A number of appropriate beds have been identified after a High Court judge warned "we will have blood on our hands" if care is not found for a suicidal teenager upon her release from a secure unit.

Sir James Munby, the most senior family court judge in England and Wales, had revealed there were no places available for the girl in an "appropriate clinical setting" when she is freed in 11 days.

He said he felt "shame and embarrassment" that he "can do no more" for the girl, known only as X, in a judgment delivered in private in the High Court family division sitting in Manchester.

After Sir James's judgment beds were identified in three appropriate care settings.

Dr Mike Prentice, medical director the NHS North Region, said: "The judge is quite right that the relevant agencies need to ensure a safe, new care placement for this young woman, which is suitable given the great complexities of her situation.

"That is what is now happening, and a number of options have now been identified, with detailed clinical and social assessments taking place on Friday to ensure the right package of care can be put in place before her release date."

Labour MP Luciana Berger, who previously served as shadow minister for mental health, branded the case a "life and death situation" and called on Health Secretary Jeremy Hunt to take immediate action.

The judgment concerns a girl who has "on a large number of occasions" in a secure unit made "determined attempts to commit suicide".

Staff at the unit where the girl is being held, referred to as ZX, have said sending her back to her home town would be a "suicide mission to a catastrophic level".

Experts believe she needs to be placed in further care following her release, but so far no appropriate bed has been found.

The teenager must leave the unit no later than 3pm on August 14.

In his ruling, Sir James said the case "should make us all feel ashamed".

He said: "For my own part, acutely conscious of my powerlessness, of my inability to do more for X, I feel shame and embarrassment; shame, as a human being, as a citizen and as an agent of the state, embarrassment as President of the Family Division, and, as such, Head of Family Justice, that I can do no more for X.

"If, when in 11 days' time she is released from ZX, we, the system, society, the state, are unable to provide X with the supportive and safe placement she so desperately needs, and if, in consequence, she is enabled to make another attempt on her life, then I can only say, with bleak emphasis: we will have blood on our hands."

Sir James added: "What this case demonstrates, as if further demonstration is still required of what is a well-known scandal, is the disgraceful and utterly shaming lack of proper provision in this country of the clinical, residential and other support services so desperately needed by the increasing numbers of children and young people afflicted with the same kind of difficulties as X is burdened with.

"We are, even in these times of austerity, one of the richest countries in the world.
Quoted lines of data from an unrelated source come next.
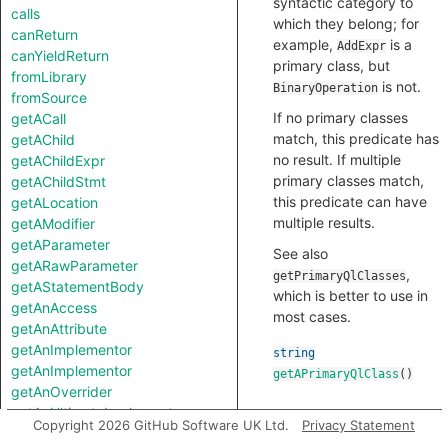
syntactic category to
calls
which they belong; for
canReturn
example,
is a
AddExpr
canYieldReturn
primary class, but
fromLibrary
is not.
BinaryOperation
fromSource
If no primary classes
getACall
match, this predicate has
getAChild
no result. If multiple
getAChildExpr
primary classes match,
getAChildStmt
this predicate can have
getALocation
multiple results.
getAModifier
getAParameter
See also
getARawParameter
,
getPrimaryQlClasses
getAStatementBody
which is better to use in
getAnAccess
most cases.
getAnAttribute
getAnImplementor
string
getAnImplementor
getAPrimaryQlClass
()
getAnOverrider
getAnUltimateImplementee
Copyright 2026 GitHub Software UK Ltd.
Privacy Statement
getAnUltimateImplementor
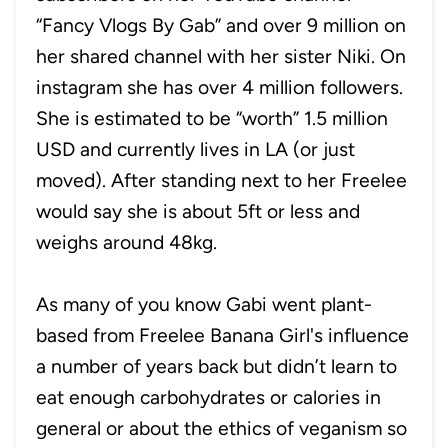
“Fancy Vlogs By Gab” and over 9 million on
her shared channel with her sister Niki. On
instagram she has over 4 million followers.
She is estimated to be “worth” 1.5 million
USD and currently lives in LA (or just
moved). After standing next to her Freelee
would say she is about 5ft or less and
weighs around 48kg.
As many of you know Gabi went plant-
based from Freelee Banana Girl's influence
a number of years back but didn’t learn to
eat enough carbohydrates or calories in
general or about the ethics of veganism so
Our children and young people are our future. X is part of our future.

"It is a disgrace to any country with pretensions to civilisation, compassion and, dare one say it, basic human decency, that a judge in 2017 should be faced with the problems thrown up by this case and should have to express himself in such terms."

It comes as a BBC investigation revealed some mental health patients across the UK are waiting for years to be discharged.

Shadow mental health minister Barbara Keeley said the delays were a "scandal" and meant "other people who urgently need to access mental health services are not able to get the treatment they need".

Sir James ordered that copies of the judgment be sent to the Home Secretary, Health Secretary, Education Secretary and Justice Secretary, as well as the chief executive of NHS England.

Ms Berger, who sits on the health select committee and is president of Labour's campaign for mental health, said the details of the case were "harrowing" and "a reflection of the imbalance with which we treat mental health in this country".

She told the Press Association: "We would not be having this conversation if we were talking about physical health.

"This is a life and death situation here, this vulnerable young person is in a life-threatening situation and it should be treated as such."